4. Selecteer in het venster Device Configurations (Apparaatconfiguraties) RAID onder SATA
Device Mode (SATA-apparaatmodus). Klik op Confirm (Bevestigen). Het volgende bericht
verschijnt: "Changing this setting may require reinstallation of your operating system. Are you
sure you want to proceed?" (Als u deze instelling wijzigt, moet u mogelijk het besturingssysteem
opnieuw installeren. Weet u zeker dat u wilt doorgaan?)
OPMERKING: de image van de vaste schijf die bij de computer is geleverd, bevat
stuurprogramma's waarmee u kunt schakelen tussen de modi AHCI en RAID zonder het
besturingssysteem opnieuw te hoeven installeren. Als u een andere vasteschijf-image gebruikt,
moet mogelijk het besturingssysteem opnieuw worden geïnstalleerd.

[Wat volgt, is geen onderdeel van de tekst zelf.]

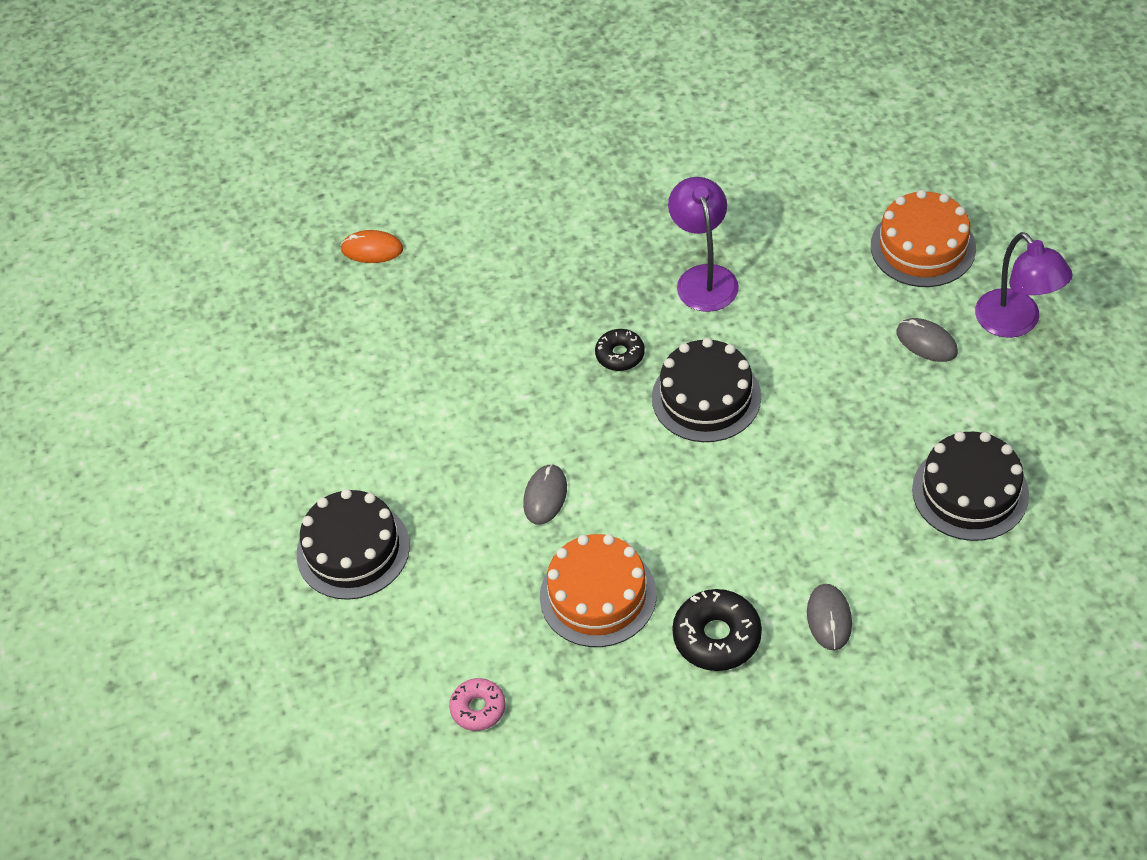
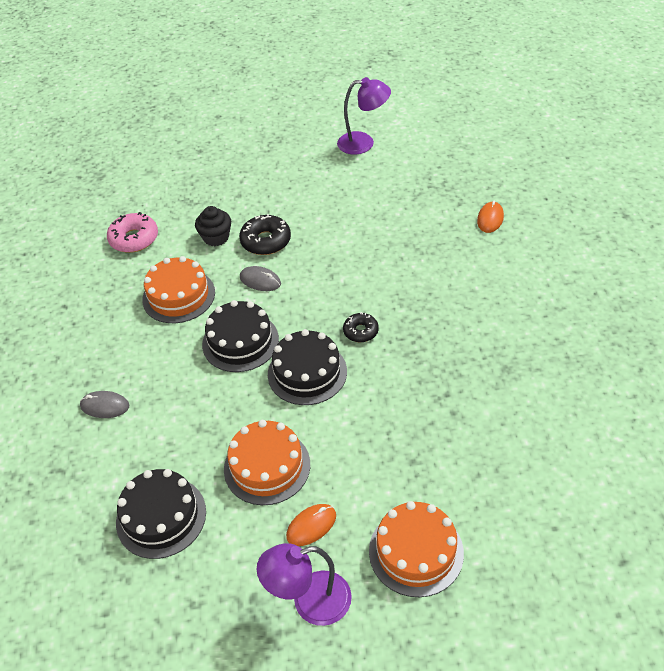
camera: 100 degrees right, 5 degrees down
(353, 550) = (258, 198): black cake -> black cake (240, 341)
(457, 584) = (216, 237): none -> black cupcake
(478, 708) = (134, 239): pink donut -> pink donut, size x1.60
(704, 278) = (420, 390): purple lamp -> purple lamp (363, 143)
(717, 637) = (122, 347): black donut -> black donut (266, 241)
(863, 404) = (267, 466): none -> orange cake
(926, 342) = (311, 526): grey mouse -> orange mouse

OPMERKING: onder SATA Device Mode (SATA-apparaatmodus) bevindt zich een
selectievakje voor "Ctrl I Prompt". Als dit is geselecteerd, is het scherm van het Intel Optie-ROM
zichtbaar tijdens het opstarten van de computer.
5. Selecteer File (Bestand) > Save Changes and Exit (Wijzigingen opslaan en afsluiten). Klik
daarna op Yes (Ja) om de wijzigingen op te slaan. Als u de wijzigingen niet wilt toepassen,
selecteert u Ignore Changes and Exit (Wijzigingen negeren en afsluiten).
VOORZICHTIG: schakel de voeding naar de computer NIET uit terwijl de wijzigingen in f10
Computer Setup worden opgeslagen in het ROM. Hierdoor zou namelijk de CMOS
(Complementary Metal Oxide Semiconductor) beschadigd kunnen raken. Schakel de computer
pas uit nadat het f10 Setup-scherm is afgesloten.
6. Nadat het besturingssysteem is opgestart, kunt u beginnen met de RAID-migratieprocedure.